I’m trying to build cnn that will classify images of differences between cats and dogs. I wrote such a neural network:
import torch
import torch.nn as nn
device = torch.device('cuda' if torch.cuda.is_available() else 'cpu')
def conv2d(in_channels, out_channels, kernel_size):
return nn.Sequential(
nn.Conv2d(in_channels, out_channels, kernel_size=kernel_size, padding='valid'),
nn.BatchNorm2d(out_channels),
nn.ReLU()
)
def initialise_kernel(m):
if isinstance(m, nn.Conv2d):
# Initialize kernels of Conv2d layers as kaiming normal
nn.init.kaiming_normal_(m.weight, mode='fan_in', nonlinearity='relu')
# Initialize biases of Conv2d layers at 0
nn.init.zeros_(m.bias)
elif isinstance(m, nn.BatchNorm2d):
nn.init.constant_(m.weight, 1)
nn.init.constant_(m.bias, 0)
class ConvNet(nn.Module):
def __init__(self, channels=3):
super(ConvNet, self).__init__()
self.conv1 = conv2d(3, 32, 3)
self.conv2 = conv2d(32, 64, 3)
self.conv3 = conv2d(64, 128, 3)
self.conv4 = conv2d(128, 128, 3)
self.conv1.apply(initialise_kernel)
self.conv2.apply(initialise_kernel)
self.conv3.apply(initialise_kernel)
self.conv4.apply(initialise_kernel)
self.max_pool = nn.MaxPool2d(kernel_size=2, stride=2)

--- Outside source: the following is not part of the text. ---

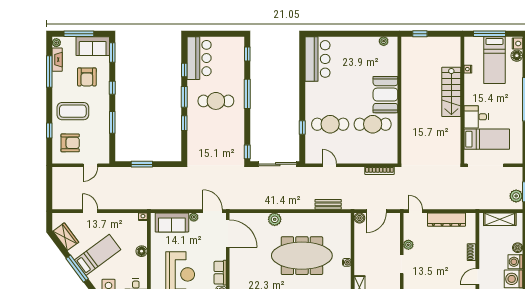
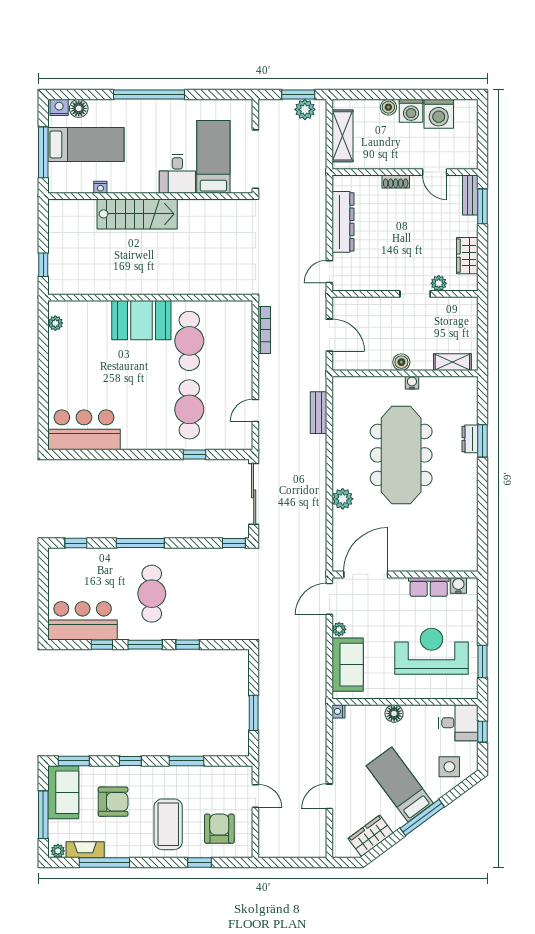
boiler: (359, 218) -> (401, 362), moved
plant: (408, 245) -> (439, 283), moved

self.linear = nn.Sequential(
nn.Dropout(0.5),
nn.Linear(6272, 512),
# nn.BatchNorm1d(512),
nn.ReLU(True),
# nn.Dropout(0.5),
nn.Linear(512, 1),
# nn.Sigmoid()
)
def forward(self, x):
x = self.max_pool(self.conv1(x))
x = self.max_pool(self.conv2(x))
x = self.max_pool(self.conv3(x))
x = self.max_pool(self.conv4(x))
x = torch.flatten(x, 1)
x = self.linear(x)
return x
I’m using those optimyzer, criterion and loss:
criterion = nn.BCELoss()
optimizer = torch.optim.RMSprop(model.parameters(), lr=learning_rate)
# Forward pass
output = model(images)
loss = criterion(torch.sigmoid(output), labels.view(-1, 1).float())
optimizer.zero_grad()
loss.backward()
optimizer.step()
My problem is that my losses hover around 50:
Epoch: 1/1000:
Training: |================| --> Train_loss: 50.0992
Testing: |================| --> Test loss: 50.2930
Epoch: 20/1000:
Training: |================| --> Train_loss: 50.2480
Testing: |================| --> Test loss: 49.1211
Epoch: 31/1000:
Training: |================| --> Train_loss: 50.0000
Testing: |================| --> Test loss: 50.0000
Epoch: 40/1000:
Training: |================| --> Train_loss: 50.0496
Testing: |================| --> Test loss: 50.5859
Epoch: 61/1000:
Training: |================| --> Train_loss: 49.8512
Testing: |================| --> Test loss: 50.2930
I assume that this problem occurs due to the fact that after all the layers of the neural network the output is much greater than one, which is why after the activation function all output values become 1
tensor([[60.7288],
[44.7729],
[46.9832],
[37.3297],
[49.7330],
[37.3509],
[38.2135],
[37.5487],
[42.5708],
[55.1753],
[41.3743],
[50.1724],
[96.6568],
[35.2697],
[39.7889],
[58.9670]], device='cuda:0', grad_fn=<AddmmBackward0>)
How can i fix this problem and what did I do wrong?